Inotify can watch either directories and files. One might expect since we're in the business of watching files we would elect to establish a watch on a file. However Inotify can only send an event when a file is created, deleted, or renamed when you are watching the directory containing the file, not the file itself. This is because file existence is really a change in directory contents. If you're using Inotify to watch a directory you also will be informed of modifications to any file in the directory, the same information that would be conveyed if you were watching an individual file. Thus it really only makes sense with Inotify to watch directories and not files.

Inotify can only establish a watch on file system objects which exist. It is not possible to establish a watch on something which does not exist. The best one can do is watch on an existing directory where you expect either a file or a sub-directory to be created. Since you're watching an existing directory you'll be notified whenever that directory has a file or directory created in it or deleted from it.

Whenever we're asked to watch a file what we really do is set a watch on the directory which contains that file. Whenever the directory informs us that something has been added, removed, or modified in the directory we ask "Is that item something we're watching?" Thus every directory we establish a watch on has a data structure associated with it (path_watch_t) which enumerates every item of interest in the directory.

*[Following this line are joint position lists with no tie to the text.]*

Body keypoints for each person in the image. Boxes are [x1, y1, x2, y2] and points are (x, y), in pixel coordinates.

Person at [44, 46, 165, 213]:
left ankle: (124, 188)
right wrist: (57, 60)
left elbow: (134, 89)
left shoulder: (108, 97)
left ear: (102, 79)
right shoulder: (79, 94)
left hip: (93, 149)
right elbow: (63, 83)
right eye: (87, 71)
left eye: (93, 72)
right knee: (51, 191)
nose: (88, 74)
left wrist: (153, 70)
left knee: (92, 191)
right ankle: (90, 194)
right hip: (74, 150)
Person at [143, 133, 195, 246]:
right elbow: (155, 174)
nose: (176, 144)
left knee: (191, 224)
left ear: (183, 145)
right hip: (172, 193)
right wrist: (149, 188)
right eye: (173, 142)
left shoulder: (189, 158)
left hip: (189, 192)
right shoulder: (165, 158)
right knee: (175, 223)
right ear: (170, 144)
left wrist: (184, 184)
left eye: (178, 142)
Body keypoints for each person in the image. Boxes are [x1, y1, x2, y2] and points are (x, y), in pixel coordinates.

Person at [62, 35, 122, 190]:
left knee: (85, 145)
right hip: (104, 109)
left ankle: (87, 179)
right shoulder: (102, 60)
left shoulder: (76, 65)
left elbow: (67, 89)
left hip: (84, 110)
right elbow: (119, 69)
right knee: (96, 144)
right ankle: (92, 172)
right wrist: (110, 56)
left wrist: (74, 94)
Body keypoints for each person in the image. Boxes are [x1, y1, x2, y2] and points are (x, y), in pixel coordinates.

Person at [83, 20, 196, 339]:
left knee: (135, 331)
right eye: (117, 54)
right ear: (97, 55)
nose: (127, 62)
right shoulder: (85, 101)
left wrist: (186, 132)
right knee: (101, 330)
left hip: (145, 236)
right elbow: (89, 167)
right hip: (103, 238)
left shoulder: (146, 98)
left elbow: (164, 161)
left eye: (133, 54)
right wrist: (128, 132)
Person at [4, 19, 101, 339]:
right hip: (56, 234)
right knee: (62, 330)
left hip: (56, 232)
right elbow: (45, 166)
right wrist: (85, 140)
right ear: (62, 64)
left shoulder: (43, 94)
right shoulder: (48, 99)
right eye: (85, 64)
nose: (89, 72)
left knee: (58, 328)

If we are asked to watch a file in a directory which does not exist we are confronted with the problem there is nothing to set an Inotify watch on. So instead we start at the directory closest to the file in the chain of directories comprising the file path and start walking up that chain toward the root until we find a directory which does exist. We call this the closest existing ancestor of the target. This is our best option for establishing a watch for the file. We inform that directory it needs to watch for the creation of a sub-directory which might lead to the file. This will be a descendant of the directory being watched. Thus a directory which has an Inotify watch on it must watch for any files it contains which are of interest and any sub-directory which leads to a descendant. Directories which have Inotify watches established on them are called watch points. Technically files contained in the directory are also descendants of the directory if one considers a path name as a sequence of path components. Thus anything a directory is watching we call a descendant watch.

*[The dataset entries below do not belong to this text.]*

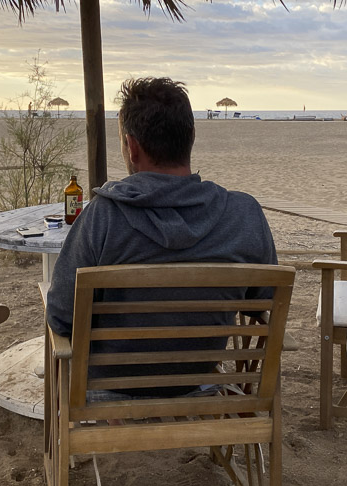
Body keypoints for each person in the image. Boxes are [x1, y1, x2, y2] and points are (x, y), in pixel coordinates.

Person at [45, 77, 277, 396]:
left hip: (112, 383)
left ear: (133, 146)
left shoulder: (103, 216)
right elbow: (265, 300)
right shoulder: (243, 214)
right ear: (191, 137)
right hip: (197, 376)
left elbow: (61, 316)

If a descendant watch is for a non-existent directory and a sub-directory which might lead to the descendant watch is created in the directory then that directory is no longer the closest existing ancestor, the new sub-directory or one of it's descendants will now be the closest existing ancestor. Thus we must move the watch to the closest existing ancestor anytime directories are created or destroyed which lie along the path to the target. This makes the set of watch points ephemeral and fluid. If a directory has a descendant watch removed from it because it is no longer the closest existing ancestor it might not have anything to watch for anymore unless there are other descendant watches for it to track. So after removing a descendant watch from a watch point we check to see if it's set of descendant watches is now empty, if so we completly remove the watch point from Inotify observation. In a similar fashion a watch point might come into existence for no other reason besides the fact at the moment it's the closest existing ancestor for a watch.